The confusion matrix indicates that, out of 100 total transactions, our model correctly predicted fraud four times and correctly predicted not fraud 91 times, yielding an overall accuracy of 95%. The confusion matrix, however, also enables us to see the number of times the model incorrectly predicted that a transaction was fraud—a false positive which occurred on two out of the 100 transactions. We can also see the number of times the model predicted a transaction was not fraud when it was—a false negative which occurred on three out of the 100 transactions.

While the model appears to boast a fairly strong “true negative” rate—the percentage of non-fraud messages correctly classified as such (91/(91+2)=97.8%), the model’s “true positive” rate—the percentage of fraud messages correctly flagged as such (4/(4+3)=57.1%) is far less attractive. Breaking down the model’s performance in this way paints a different and more complete picture than the 95% accuracy rate alone.
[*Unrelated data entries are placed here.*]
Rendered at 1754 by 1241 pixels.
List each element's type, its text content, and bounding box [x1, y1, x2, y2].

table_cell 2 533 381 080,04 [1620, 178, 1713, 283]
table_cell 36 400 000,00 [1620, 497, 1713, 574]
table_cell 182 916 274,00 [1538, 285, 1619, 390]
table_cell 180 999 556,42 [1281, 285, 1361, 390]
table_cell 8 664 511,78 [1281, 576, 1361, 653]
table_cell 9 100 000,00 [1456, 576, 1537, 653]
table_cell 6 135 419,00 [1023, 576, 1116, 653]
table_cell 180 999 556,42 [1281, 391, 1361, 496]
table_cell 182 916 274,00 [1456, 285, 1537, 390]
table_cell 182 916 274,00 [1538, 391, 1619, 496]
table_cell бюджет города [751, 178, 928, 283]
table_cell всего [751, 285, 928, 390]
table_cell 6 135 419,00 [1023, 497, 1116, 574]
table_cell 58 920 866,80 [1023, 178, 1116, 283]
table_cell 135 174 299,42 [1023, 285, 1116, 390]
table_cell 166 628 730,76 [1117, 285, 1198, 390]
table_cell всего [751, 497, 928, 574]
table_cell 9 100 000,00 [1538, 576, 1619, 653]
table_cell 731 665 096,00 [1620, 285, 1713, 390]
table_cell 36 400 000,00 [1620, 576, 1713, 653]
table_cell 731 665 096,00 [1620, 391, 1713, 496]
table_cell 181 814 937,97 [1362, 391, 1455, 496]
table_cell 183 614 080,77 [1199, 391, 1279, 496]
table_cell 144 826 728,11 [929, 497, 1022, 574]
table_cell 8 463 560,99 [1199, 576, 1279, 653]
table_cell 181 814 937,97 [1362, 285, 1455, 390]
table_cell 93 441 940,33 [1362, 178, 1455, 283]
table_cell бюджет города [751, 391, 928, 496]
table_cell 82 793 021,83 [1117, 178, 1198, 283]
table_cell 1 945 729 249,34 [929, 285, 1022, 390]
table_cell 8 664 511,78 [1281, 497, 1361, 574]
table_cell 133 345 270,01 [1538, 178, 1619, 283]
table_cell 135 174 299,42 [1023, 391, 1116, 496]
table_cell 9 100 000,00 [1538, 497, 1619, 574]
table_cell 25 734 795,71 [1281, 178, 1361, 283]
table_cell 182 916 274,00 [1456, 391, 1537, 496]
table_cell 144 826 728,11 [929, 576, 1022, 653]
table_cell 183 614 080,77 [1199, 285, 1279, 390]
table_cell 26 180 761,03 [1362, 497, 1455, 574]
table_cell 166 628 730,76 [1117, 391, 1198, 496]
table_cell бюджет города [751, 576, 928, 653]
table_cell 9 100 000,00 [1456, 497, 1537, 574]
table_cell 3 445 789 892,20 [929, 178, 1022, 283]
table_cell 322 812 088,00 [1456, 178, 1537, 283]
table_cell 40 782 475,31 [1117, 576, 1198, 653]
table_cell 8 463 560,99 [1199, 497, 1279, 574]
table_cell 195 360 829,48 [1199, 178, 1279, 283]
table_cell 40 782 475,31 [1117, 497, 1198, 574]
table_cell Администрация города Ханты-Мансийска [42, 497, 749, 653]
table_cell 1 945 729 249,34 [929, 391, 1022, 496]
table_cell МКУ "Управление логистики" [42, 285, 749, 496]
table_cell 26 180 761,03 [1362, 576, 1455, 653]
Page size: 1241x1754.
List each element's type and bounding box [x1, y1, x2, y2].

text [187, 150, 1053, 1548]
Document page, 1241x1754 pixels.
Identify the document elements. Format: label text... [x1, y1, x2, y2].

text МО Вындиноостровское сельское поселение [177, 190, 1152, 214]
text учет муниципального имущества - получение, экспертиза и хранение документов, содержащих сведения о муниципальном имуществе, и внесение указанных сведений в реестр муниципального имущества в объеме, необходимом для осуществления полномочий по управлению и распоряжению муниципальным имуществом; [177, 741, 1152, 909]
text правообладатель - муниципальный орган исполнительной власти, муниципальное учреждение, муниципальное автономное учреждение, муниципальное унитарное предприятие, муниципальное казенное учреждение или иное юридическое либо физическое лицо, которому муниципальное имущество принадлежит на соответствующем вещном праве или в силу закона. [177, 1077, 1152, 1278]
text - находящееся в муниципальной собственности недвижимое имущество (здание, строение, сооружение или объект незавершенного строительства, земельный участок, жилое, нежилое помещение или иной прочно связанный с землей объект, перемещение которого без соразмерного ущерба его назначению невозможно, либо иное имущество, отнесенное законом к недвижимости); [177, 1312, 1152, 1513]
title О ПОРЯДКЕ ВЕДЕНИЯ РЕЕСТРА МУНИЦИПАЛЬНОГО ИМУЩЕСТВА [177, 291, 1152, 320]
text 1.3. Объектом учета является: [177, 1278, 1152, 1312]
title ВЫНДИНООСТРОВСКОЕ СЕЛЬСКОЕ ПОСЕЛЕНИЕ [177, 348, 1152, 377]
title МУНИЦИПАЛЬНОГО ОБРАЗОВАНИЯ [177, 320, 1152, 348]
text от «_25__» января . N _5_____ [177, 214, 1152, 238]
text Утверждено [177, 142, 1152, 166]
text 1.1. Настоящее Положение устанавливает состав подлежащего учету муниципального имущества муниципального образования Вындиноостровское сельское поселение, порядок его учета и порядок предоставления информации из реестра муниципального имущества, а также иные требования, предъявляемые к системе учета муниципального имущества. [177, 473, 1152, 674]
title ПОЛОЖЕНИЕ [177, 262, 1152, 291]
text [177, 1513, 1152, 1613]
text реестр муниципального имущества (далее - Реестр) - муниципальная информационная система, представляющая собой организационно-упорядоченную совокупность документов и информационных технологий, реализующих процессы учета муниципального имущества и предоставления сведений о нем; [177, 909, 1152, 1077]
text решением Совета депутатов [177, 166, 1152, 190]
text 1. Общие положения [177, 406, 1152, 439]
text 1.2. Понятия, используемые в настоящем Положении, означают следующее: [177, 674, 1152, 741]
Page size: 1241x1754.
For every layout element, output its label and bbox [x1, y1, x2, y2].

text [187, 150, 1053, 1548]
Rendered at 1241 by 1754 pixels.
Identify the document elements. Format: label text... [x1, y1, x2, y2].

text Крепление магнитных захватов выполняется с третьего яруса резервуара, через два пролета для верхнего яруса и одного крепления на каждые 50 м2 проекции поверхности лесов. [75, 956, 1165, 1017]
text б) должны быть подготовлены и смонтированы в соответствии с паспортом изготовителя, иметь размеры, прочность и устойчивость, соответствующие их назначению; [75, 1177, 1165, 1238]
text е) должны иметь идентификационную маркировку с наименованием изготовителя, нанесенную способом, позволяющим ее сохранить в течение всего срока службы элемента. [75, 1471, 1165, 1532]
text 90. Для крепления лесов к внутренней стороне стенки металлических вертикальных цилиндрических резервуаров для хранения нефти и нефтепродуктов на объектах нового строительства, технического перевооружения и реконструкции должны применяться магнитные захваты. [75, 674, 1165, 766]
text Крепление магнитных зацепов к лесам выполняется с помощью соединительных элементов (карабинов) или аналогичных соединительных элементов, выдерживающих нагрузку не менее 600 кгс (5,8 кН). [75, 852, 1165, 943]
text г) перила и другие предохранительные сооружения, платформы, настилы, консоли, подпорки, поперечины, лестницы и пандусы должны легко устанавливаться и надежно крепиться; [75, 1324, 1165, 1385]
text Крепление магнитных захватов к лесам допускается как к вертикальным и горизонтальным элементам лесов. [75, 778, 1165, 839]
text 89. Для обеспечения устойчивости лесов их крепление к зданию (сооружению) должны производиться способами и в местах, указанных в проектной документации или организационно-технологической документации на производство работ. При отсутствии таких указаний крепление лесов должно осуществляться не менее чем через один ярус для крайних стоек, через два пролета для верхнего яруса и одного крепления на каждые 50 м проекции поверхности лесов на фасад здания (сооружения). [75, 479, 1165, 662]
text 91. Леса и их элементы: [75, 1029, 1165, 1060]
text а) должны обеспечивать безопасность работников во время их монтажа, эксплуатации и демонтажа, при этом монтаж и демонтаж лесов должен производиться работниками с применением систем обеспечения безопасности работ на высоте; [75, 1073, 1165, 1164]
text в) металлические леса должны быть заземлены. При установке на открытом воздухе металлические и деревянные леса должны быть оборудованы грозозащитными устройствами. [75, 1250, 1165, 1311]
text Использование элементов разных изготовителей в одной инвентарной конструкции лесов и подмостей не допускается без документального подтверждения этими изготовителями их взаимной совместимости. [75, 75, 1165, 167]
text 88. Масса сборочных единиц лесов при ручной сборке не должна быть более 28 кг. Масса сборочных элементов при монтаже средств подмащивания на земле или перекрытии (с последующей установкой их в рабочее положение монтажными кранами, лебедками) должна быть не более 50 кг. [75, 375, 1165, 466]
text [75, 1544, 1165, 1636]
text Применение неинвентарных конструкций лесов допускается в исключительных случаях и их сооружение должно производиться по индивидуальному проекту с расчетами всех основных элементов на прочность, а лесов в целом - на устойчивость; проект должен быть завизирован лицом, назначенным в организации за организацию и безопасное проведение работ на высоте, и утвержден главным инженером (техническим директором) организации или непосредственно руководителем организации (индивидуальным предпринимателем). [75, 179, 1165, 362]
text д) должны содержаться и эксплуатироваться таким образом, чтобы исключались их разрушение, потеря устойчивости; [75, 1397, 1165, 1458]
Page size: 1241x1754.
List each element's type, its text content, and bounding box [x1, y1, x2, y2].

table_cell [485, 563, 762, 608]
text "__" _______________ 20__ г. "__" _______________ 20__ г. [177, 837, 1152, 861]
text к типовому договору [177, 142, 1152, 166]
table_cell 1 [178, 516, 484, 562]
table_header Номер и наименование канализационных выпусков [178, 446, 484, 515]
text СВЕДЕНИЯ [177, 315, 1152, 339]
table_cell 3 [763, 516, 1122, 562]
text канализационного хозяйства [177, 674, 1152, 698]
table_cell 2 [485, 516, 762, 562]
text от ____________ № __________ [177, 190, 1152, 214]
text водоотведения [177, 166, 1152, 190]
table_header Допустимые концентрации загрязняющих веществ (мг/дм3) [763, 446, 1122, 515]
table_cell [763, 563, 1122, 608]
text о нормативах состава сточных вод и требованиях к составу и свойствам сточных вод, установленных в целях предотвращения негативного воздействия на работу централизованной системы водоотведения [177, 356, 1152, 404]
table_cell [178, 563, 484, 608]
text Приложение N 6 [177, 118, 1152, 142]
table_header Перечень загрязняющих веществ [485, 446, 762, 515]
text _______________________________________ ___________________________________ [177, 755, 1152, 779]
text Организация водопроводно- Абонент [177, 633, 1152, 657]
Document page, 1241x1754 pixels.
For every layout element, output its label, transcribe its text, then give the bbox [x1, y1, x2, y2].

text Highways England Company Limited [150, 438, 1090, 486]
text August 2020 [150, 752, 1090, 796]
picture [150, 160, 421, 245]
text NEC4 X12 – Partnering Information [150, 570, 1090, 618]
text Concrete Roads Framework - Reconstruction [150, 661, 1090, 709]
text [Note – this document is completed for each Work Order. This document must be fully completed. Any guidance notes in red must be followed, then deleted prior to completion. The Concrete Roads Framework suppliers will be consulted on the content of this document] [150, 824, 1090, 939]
Evaluation methods apply to regression models, as well. Let’s assume we have a regression model that’s been trained to predict housing prices. The model’s predicted prices can be compared with actual prices using the mean squared-error, which measures the average of the squares of the errors, which are the differences between the actual and predicted price. The lower the mean squared-error, the better the model.

All models need to be subjected to evaluation—when they are built and throughout their lives. Supervised and unsupervised learning models pose different sorts of evaluation challenges, and selecting the right type of metrics is key.

[1] Many fraud detection models are also built using neural networks and other *unsupervised* learning techniques.

[2] Overfitting occurs when a model makes generalizations about coincidental data elements that in reality are not germane to the analysis. Continuing the example of fraud detection, overfitting may occur if model training detects a correlation between the length of a customer’s name (or whether the customer’s name begins with a vowel) and the likelihood that a transaction is fraudulent. Testing is likely to expose random, spurious correlations of this type for what they are, as they are not likely to be replicated in the test data set that has been held out from the training data. A model that has been “overfit” to its training data is likely to return a considerably lower accuracy ratio on the test data.